YES
We show the termination of the TRS R:
f(a,empty()) -> g(a,empty())
f(a,cons(x,k)) -> f(cons(x,a),k)
g(empty(),d) -> d
g(cons(x,k),d) -> g(k,cons(x,d))
-- SCC decomposition.
Consider the dependency pair problem (P, R), where P consists of
p1: f#(a,empty()) -> g#(a,empty())
p2: f#(a,cons(x,k)) -> f#(cons(x,a),k)
p3: g#(cons(x,k),d) -> g#(k,cons(x,d))
and R consists of:
r1: f(a,empty()) -> g(a,empty())
r2: f(a,cons(x,k)) -> f(cons(x,a),k)
r3: g(empty(),d) -> d
r4: g(cons(x,k),d) -> g(k,cons(x,d))
The estimated dependency graph contains the following SCCs:
{p2}
{p3}
-- Reduction pair.
Consider the dependency pair problem (P, R), where P consists of
p1: f#(a,cons(x,k)) -> f#(cons(x,a),k)
and R consists of:
r1: f(a,empty()) -> g(a,empty())
r2: f(a,cons(x,k)) -> f(cons(x,a),k)
r3: g(empty(),d) -> d
r4: g(cons(x,k),d) -> g(k,cons(x,d))
The set of usable rules consists of
(no rules)
Take the reduction pair:
lexicographic combination of reduction pairs:
1. lexicographic path order with precedence:
precedence:
cons > f#
argument filter:
pi(f#) = [2]
pi(cons) = 2
2. lexicographic path order with precedence:
precedence:
cons > f#
argument filter:
pi(f#) = [2]
pi(cons) = [2]
The next rules are strictly ordered:
p1
We remove them from the problem.
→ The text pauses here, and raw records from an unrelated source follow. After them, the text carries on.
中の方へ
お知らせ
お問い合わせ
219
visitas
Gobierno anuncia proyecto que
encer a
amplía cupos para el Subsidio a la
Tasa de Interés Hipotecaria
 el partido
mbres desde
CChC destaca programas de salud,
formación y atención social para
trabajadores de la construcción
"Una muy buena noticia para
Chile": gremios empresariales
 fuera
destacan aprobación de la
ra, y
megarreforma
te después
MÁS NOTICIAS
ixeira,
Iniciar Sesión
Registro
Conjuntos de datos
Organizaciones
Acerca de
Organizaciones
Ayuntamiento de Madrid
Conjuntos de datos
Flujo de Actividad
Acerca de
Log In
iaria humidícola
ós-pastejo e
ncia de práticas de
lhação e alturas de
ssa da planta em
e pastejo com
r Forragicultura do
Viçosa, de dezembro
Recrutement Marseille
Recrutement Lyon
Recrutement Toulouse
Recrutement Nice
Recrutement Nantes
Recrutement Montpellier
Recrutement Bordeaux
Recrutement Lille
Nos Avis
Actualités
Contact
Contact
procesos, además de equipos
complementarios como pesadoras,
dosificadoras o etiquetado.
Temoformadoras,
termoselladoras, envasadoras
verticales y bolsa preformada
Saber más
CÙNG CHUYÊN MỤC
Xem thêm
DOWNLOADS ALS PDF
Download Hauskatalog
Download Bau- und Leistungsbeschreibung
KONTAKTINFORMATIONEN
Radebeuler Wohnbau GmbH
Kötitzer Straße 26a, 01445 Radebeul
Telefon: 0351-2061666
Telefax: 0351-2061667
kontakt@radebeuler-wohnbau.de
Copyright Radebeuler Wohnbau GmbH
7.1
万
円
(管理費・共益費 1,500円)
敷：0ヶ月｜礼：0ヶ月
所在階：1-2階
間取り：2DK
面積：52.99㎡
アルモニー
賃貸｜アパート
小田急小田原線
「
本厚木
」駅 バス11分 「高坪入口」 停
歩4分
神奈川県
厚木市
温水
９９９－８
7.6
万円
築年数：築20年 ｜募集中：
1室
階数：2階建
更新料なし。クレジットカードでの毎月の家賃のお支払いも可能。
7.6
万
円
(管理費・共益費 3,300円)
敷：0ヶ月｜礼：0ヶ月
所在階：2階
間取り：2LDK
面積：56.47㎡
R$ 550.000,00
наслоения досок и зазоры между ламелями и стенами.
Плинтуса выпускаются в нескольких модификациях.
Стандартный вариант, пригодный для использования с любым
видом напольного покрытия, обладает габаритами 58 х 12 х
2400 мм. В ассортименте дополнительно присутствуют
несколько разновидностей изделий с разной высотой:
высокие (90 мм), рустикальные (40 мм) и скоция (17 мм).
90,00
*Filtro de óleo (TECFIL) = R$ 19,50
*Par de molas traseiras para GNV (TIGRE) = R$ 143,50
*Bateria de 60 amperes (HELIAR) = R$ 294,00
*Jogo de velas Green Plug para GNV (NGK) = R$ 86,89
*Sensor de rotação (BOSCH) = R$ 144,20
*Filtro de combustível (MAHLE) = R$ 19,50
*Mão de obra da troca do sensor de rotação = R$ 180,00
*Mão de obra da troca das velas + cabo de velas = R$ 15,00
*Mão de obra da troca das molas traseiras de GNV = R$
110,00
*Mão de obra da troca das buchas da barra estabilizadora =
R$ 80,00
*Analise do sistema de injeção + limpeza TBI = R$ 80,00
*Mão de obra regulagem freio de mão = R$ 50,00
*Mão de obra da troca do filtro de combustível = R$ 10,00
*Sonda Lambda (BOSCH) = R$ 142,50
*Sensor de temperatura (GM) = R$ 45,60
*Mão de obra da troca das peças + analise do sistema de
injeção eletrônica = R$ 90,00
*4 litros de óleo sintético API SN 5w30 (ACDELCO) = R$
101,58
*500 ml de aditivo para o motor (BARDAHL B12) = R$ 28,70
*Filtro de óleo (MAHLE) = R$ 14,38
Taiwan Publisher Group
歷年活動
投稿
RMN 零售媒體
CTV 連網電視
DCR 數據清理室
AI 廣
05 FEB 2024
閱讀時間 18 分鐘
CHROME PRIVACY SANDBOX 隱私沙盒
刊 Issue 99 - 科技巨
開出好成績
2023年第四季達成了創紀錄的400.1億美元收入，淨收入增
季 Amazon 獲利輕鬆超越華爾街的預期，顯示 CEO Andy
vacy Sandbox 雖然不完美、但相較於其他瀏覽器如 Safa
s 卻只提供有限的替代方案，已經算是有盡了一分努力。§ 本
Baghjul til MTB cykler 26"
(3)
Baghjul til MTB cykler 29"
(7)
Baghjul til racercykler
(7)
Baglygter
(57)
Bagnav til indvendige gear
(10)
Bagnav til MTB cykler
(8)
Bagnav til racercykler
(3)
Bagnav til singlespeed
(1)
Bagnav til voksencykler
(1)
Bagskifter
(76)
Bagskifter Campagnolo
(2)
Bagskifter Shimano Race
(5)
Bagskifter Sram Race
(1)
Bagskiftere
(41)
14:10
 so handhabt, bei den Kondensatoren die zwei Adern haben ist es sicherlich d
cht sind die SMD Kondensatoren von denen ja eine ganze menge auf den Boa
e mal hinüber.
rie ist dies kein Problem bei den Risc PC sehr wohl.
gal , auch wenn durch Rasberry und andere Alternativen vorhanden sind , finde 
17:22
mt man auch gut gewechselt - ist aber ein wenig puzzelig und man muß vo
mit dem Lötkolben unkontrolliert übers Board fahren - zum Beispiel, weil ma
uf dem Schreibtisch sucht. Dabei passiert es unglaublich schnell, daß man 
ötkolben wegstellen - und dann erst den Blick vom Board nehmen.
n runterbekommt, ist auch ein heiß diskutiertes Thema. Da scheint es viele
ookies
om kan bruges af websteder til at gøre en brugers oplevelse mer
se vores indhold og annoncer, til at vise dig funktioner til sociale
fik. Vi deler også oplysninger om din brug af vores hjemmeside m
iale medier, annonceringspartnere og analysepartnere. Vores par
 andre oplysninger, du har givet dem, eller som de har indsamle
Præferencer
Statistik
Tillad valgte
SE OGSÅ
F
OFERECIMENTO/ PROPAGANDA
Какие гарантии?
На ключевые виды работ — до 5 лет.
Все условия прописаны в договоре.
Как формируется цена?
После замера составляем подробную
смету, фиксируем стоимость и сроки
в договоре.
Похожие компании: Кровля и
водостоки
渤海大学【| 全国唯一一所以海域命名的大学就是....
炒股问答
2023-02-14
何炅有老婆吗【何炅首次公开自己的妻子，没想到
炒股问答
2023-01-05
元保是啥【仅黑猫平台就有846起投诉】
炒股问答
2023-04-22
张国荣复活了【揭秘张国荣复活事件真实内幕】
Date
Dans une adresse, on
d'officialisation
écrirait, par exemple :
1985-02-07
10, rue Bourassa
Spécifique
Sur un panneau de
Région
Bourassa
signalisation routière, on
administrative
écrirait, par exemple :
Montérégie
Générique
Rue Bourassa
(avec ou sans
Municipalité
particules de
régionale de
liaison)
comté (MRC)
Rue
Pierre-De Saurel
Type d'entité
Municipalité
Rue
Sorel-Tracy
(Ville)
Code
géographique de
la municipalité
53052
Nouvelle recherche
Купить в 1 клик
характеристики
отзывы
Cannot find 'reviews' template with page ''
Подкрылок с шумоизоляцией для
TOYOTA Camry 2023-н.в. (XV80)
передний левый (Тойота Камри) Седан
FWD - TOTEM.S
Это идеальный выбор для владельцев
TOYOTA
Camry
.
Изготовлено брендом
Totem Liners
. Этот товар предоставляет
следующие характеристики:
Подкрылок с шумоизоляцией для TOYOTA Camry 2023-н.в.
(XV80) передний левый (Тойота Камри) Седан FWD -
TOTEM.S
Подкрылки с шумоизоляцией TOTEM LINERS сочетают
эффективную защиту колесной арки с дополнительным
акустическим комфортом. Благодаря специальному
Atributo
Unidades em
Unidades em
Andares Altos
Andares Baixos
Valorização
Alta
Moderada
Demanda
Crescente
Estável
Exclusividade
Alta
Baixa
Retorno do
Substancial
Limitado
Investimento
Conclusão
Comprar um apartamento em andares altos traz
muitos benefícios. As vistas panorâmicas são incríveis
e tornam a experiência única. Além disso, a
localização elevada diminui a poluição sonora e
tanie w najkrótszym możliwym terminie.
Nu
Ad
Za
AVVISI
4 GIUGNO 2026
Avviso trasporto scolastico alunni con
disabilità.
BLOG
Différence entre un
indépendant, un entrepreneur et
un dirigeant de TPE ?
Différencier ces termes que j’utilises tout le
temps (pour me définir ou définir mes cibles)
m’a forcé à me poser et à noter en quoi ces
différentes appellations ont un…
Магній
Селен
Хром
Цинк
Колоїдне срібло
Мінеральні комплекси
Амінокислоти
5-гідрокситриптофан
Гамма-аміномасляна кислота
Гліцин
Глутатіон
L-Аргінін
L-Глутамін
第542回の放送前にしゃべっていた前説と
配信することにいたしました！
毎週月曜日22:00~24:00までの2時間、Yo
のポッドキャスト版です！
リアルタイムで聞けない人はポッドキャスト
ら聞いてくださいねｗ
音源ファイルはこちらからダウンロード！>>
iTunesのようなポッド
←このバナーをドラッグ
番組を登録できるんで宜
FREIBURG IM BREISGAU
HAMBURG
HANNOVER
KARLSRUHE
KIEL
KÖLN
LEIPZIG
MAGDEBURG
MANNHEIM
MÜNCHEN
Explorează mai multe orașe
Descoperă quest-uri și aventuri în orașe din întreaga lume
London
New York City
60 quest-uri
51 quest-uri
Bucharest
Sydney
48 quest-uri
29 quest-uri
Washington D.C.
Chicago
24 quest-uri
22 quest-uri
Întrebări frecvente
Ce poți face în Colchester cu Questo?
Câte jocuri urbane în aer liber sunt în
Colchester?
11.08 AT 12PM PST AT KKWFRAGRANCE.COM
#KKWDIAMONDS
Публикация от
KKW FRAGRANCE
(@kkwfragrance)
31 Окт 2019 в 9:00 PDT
Then no dependency pair remains.
-- Reduction pair.
Consider the dependency pair problem (P, R), where P consists of
p1: g#(cons(x,k),d) -> g#(k,cons(x,d))
and R consists of:
r1: f(a,empty()) -> g(a,empty())
r2: f(a,cons(x,k)) -> f(cons(x,a),k)
r3: g(empty(),d) -> d
r4: g(cons(x,k),d) -> g(k,cons(x,d))
The set of usable rules consists of
(no rules)
Take the reduction pair:
lexicographic combination of reduction pairs:
1. lexicographic path order with precedence:
precedence:
g# > cons
argument filter:
pi(g#) = [1, 2]
pi(cons) = [1, 2]
2. lexicographic path order with precedence:
precedence:
cons > g#
argument filter:
pi(g#) = [1]
pi(cons) = 1
The next rules are strictly ordered:
p1
We remove them from the problem. Then no dependency pair remains.